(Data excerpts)

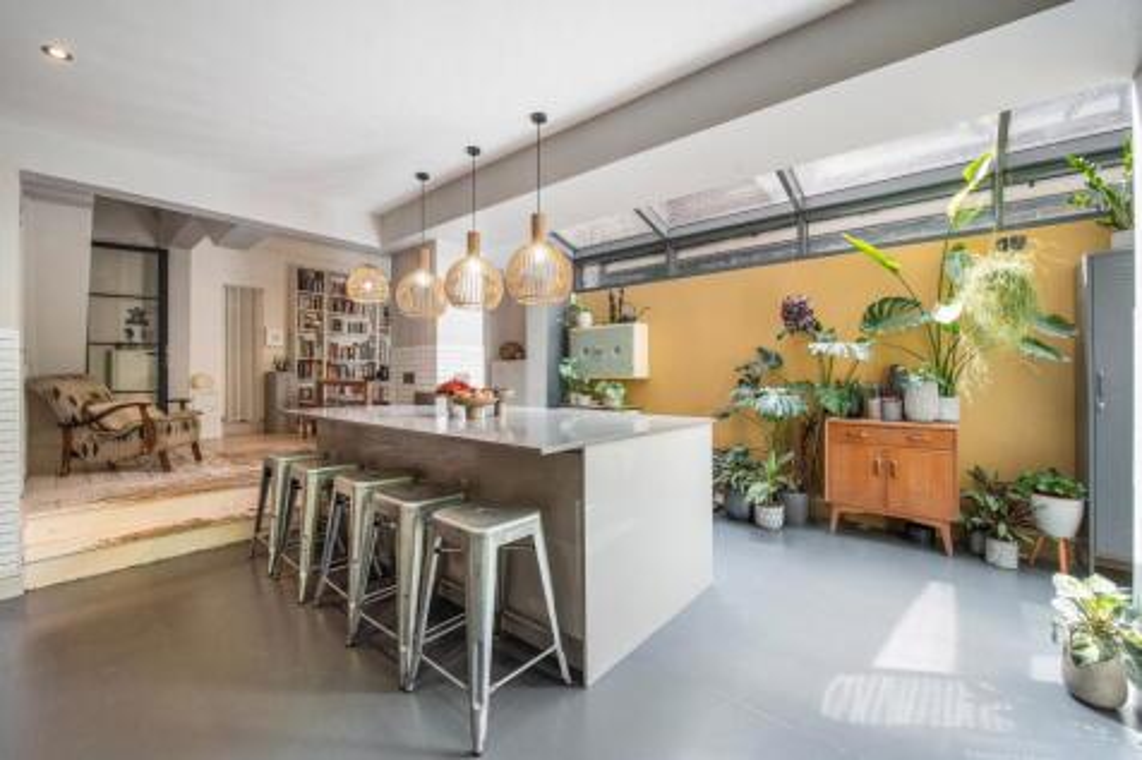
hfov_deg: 104.3
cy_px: 380
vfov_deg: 81.2
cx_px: 571
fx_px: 444
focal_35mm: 14
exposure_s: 1/50
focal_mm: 14
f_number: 7.1
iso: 400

* [Exercise details]: From the first line to the last, copy the records above exactly and drop any pictures.

* [Reply to the task]:
hfov_deg: 104.3
cy_px: 380
vfov_deg: 81.2
cx_px: 571
fx_px: 444
focal_35mm: 14
exposure_s: 1/50
focal_mm: 14
f_number: 7.1
iso: 400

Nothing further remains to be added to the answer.